Edan! Pamitnya Mau Ngaji, Malah Kepergok Hoho Hihi di Taman

Taman-taman kota yang ada di Jakarta disinyalir sudah beralih fungsi menjadi tempat hoho hihi para remaja.

Hal ini terkait ditangkapnya beberapa pasangan ABG yang sedang berpacaran di Taman Cattleya, Grogol, Palmerah, Jakarta Barat, kemarin malam.



Kasi Taman Sudin Pertamanan Jakarta Barat, Sulis, mengatakan beberapa taman di Jakarta memang kerap disalahgunakan.

Menurut dia, sejatinya taman itu untuk tempat bermain dan berkumpul bersama keluarga sebagai tempat liburan murah.

Hanya saja ada sejumlah oknum terutama anak-anak ABG kerap pacaran di lokasi tersebut.

“Di taman tersebut banyak ABG pacaran. Mereka juga pacarannya milih di tempat tempat agak sepi” ungkapnya saat dihubungi Warta Kota.

Dirinya melanjutkan, meskipun pihaknya tak mempunyai wewenang untuk merawat serta menjaga keamanan, tetapi tetap melakukan pengawasan terhadap kondisi taman tersebut.

Banyak laporan masuk ke pihaknya tentang kondisi taman yang sering dijadikan tempat mesum.

“Petugas kami pernah melaporkan bahwa di toilet-toilet yang ada di taman tersebut sering ditemukan alat kontrasepsi seperti kondom dan pil kb. Pasti ada saja laporan ke saya tentang yang aneh-aneh,” ucapnya.

Padahal pihaknya pernah memberikan peringatan agar taman tersebut dijaga dan digunakan sesuai dengan fungsinya. Tetapi tetap saja, dirinya mendapatkan laporan yang sama.

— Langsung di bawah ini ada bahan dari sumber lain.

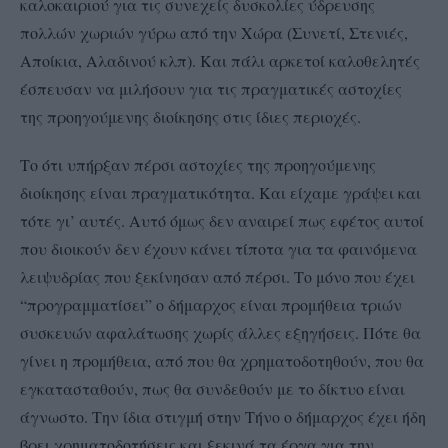
καλοκαιριού για τις συνεχείς δυσκολίες ύδρευσης
πολλών χωριών γύρω από την Χώρα (Συνετί, Στενιές,
Αποίκια, Αλαδινού κλπ). Και πάλι αρκετοί καλοθελητές
έσπευσαν να μιλήσουν για τις πραγματικές αστοχίες
της προηγούμενης διοίκησης στις ίδιες περιοχές.
Το ότι υπήρξαν πέρσι αστοχίες της προηγούμενης
διοίκησης είναι πραγματικότητα. Και είχαμε γράψει και
τότε γι’ αυτές. Αυτό όμως δεν αναιρεί πως εφέτος αυτοί
που διοικούν δεν έχουν κάνει τίποτα για τα φαινόμενα
λειψυδρίας που ξεκίνησαν από πέρσι. Το μόνο που έχει
“προγραμματίσει” ο δήμαρχος είναι προμήθεια τριών
συσκευών αφαλάτωσης χωρίς άλλες εξηγήσεις. Πότε θα
γίνει η προμήθεια, από που θα χρηματοδοτηθούν, που θα
εγκατασταθούν, πως θα συνδεθούν με το δίκτυο είναι
άγνωστο. Την ίδια στιγμή στην Τήνο ο δήμαρχος έχει ήδη
βρει χρηματοδοτήσεις και ξεκινά τα έργα για την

“Sudah seringkali diberitahu, apalagi di dalam situ kan juga ada aturan-aturan untuk pengunjung tamannya,” kata Sulis.


Lepas celana

Dihubungi secara terpisah, Kepala Bidang Pertamanan Dinas Pertamanan dan Pemakaman DKI Jakarta mengatakan kejadian tersebut terjadi pada Senin pagi sekira pukul 09.00.

Saat itu petugas jaga atau polisi khusus dari dinas pertamanan memergoki 4 ABG lagi Hoho Hihi. Bahkan mereka masih dibawah umur.

“Awalnya polsus kami mengawasi saat 4 ABG yang berpasangan tersebut cuma duduk duduk saja. Tetapi lama-kelamaan menjurus ke perbuatan yang tidak senonoh. Info yang saya dapat sih katanya ke 4 abg tersebut hampir saja mau melakukan, karena celananya sudah dilepas, walaupun baju masih terpakai lengkap” kata Ratna.



Mereka lalu dipulangkan ke orangtuanya masing-masing, dengan catatan mereka menandatangani terlebih dahulu surat pernyataan. Tetapi jika nantinya melanggar kembali, makanya tak segan-segan akan dikirim ke Dinas Sosial untuk dibina.

“Soalnya kebanyakan yang berkunjung kesini memang anak-anak sekolah, SMP dan SMA. Terus pelaku yang ketangkep ini ngaku sama orangtuanya mau pergi ngaji. Kan jelas sudah salah, malah main ke taman dan berbuat tak senonoh,” ujarnya.